# Exercise details:
Which terminals does the mailing-list reply about DCS strings in st list as ignoring the empty DCS string in the test case? Name every one.

# Extract provided:
Re: [dev] [st] DCS strings cause Unicode glitches

From: Hiltjo Posthuma <hiltjo_AT_codemadness.org>
Date: Wed, 17 Jun 2020 21:38:18 +0200

On Thu, Jun 18, 2020 at 02:05:19AM +1000, Tim Allen wrote:
> I discovered recently that if an application running inside st tries to
> send a DCS string, subsequent Unicode characters get messed up. For
> example, consider the following test-case:
>
> printf '\303\277\033P\033\\\303\277'
>
> ...where:
>
> - \303\277 is the UTF-8 encoding of U+00FF LATIN SMALL LETTER Y WITH
> DIAERESIS (ÿ).
> - \033P is ESC P, the token that begins a DCS string.
> - \033\\ is ESC \, a token that ends a DCS string.
> - \303\277 is the same ÿ character again.
>
> If I run the above command in a VTE-based terminal, or xterm, or
> QTerminal, or pterm (PuTTY), I get the output:
>
> ÿÿ
>
> ...which is to say, the empty DCS string is ignored. However, if I run
> that command inside st (as of commit 9ba7ecf), I get:
>
> ÿÿ
>
> ...where those last two characters are \303\277 interpreted as ISO8859-1
> characters, instead of UTF-8.
>
> I spent some time tracing through the state machines in st.c, and so far
> as I can tell, this is how it works currently:
>
> - ESC P sets the "ESC_DCS" and "ESC_STR" flags, indicating that
> incoming bytes should be collected into the strescseq buffer, rather
> than being interpreted.
> - ESC \ sets the "ESC_STR_END" flag (when ESC is received), and then
> calls strhandle() (when \ is received) to interpret the collected
> bytes.

# Entries supplied:
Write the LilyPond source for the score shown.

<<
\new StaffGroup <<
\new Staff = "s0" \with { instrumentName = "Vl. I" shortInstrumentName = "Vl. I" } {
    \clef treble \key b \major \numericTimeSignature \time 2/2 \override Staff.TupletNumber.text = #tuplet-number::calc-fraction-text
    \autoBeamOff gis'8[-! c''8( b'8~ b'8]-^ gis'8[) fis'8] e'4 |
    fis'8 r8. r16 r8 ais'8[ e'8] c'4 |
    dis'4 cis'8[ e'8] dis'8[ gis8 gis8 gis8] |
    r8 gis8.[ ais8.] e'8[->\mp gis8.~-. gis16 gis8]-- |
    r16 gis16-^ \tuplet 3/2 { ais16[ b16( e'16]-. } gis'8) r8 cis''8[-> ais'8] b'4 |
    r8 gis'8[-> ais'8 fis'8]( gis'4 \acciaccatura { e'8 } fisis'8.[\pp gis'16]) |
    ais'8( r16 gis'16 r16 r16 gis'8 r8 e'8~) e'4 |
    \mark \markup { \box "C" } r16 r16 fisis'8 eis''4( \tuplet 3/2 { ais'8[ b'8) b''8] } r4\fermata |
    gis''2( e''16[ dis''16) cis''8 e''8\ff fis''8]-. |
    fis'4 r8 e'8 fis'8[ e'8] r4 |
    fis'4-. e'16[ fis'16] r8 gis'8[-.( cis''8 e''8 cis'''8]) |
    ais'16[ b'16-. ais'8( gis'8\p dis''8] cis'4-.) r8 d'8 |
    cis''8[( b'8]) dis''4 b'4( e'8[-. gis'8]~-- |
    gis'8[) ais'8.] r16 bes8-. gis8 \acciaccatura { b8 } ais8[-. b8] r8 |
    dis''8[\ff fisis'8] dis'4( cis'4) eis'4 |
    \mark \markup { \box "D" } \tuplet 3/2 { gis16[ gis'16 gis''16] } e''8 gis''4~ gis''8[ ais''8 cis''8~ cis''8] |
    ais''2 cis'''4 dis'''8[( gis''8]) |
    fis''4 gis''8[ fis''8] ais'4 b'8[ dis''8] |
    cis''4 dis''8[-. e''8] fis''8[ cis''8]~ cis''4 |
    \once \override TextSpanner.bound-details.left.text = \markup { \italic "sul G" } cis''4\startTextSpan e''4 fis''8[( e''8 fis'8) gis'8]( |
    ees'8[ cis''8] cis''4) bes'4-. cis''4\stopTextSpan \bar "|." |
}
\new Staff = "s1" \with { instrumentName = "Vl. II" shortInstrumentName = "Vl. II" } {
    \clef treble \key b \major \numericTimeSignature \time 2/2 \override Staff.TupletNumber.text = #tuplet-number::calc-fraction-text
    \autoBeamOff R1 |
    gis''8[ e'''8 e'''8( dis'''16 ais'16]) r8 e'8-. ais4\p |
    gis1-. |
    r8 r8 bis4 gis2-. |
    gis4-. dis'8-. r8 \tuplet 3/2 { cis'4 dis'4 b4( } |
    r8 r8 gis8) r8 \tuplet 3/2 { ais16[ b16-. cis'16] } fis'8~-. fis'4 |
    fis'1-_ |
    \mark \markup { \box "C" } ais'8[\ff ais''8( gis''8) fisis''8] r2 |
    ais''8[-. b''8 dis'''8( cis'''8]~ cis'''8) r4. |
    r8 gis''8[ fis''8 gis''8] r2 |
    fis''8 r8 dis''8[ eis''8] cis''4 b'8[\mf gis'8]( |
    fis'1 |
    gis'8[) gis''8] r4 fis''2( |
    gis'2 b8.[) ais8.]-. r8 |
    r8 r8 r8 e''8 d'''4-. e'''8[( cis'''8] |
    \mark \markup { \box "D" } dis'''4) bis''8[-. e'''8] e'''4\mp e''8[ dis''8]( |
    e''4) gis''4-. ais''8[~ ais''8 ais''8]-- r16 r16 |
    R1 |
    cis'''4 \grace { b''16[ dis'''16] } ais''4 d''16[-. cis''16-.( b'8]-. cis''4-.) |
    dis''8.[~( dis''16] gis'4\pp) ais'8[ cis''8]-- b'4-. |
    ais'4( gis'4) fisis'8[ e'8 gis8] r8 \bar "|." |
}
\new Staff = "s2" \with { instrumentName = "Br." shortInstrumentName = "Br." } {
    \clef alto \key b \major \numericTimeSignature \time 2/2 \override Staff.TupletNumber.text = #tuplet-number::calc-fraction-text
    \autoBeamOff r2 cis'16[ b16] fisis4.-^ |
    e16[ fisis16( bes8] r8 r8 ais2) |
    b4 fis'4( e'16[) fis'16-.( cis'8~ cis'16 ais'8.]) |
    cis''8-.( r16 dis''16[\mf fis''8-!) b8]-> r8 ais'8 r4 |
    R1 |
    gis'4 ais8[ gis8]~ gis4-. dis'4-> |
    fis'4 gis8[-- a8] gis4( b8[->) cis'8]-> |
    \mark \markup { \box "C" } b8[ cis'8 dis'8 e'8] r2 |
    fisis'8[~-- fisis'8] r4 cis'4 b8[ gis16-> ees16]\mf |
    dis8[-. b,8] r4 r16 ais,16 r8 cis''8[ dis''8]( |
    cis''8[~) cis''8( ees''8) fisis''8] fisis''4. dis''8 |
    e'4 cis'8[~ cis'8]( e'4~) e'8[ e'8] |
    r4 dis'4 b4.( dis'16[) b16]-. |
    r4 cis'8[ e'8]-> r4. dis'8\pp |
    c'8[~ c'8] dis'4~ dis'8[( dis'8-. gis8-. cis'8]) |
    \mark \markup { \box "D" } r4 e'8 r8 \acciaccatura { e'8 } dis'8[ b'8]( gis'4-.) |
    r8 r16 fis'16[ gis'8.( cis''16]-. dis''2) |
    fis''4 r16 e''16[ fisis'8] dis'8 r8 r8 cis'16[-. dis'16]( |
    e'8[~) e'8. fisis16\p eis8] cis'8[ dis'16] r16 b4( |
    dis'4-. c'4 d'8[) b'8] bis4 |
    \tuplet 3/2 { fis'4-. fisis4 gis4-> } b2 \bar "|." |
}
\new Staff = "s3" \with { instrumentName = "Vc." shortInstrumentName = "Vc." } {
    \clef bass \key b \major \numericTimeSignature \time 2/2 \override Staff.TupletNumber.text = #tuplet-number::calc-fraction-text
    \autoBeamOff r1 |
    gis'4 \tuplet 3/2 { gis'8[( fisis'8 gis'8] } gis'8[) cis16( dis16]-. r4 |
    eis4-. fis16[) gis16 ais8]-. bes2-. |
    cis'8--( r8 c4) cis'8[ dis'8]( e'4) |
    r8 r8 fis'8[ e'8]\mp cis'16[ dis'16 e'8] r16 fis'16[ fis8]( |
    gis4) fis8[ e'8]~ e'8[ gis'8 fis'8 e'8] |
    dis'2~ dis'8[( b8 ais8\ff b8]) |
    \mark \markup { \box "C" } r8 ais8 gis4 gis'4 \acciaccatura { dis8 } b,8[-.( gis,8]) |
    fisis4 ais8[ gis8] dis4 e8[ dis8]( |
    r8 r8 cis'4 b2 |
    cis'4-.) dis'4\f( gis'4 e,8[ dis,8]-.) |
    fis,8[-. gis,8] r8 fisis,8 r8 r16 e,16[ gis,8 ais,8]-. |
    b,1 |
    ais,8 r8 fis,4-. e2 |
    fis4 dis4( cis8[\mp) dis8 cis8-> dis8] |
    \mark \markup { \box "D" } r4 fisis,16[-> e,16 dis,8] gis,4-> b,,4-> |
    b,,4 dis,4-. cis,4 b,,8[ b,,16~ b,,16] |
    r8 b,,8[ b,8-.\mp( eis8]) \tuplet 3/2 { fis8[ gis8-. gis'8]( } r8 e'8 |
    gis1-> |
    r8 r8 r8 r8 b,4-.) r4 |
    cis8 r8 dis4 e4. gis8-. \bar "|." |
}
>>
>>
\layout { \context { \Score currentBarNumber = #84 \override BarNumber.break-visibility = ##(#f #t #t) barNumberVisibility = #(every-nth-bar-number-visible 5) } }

# Response to this exercise:
- A VTE-based terminal
- xterm
- QTerminal
- pterm (PuTTY)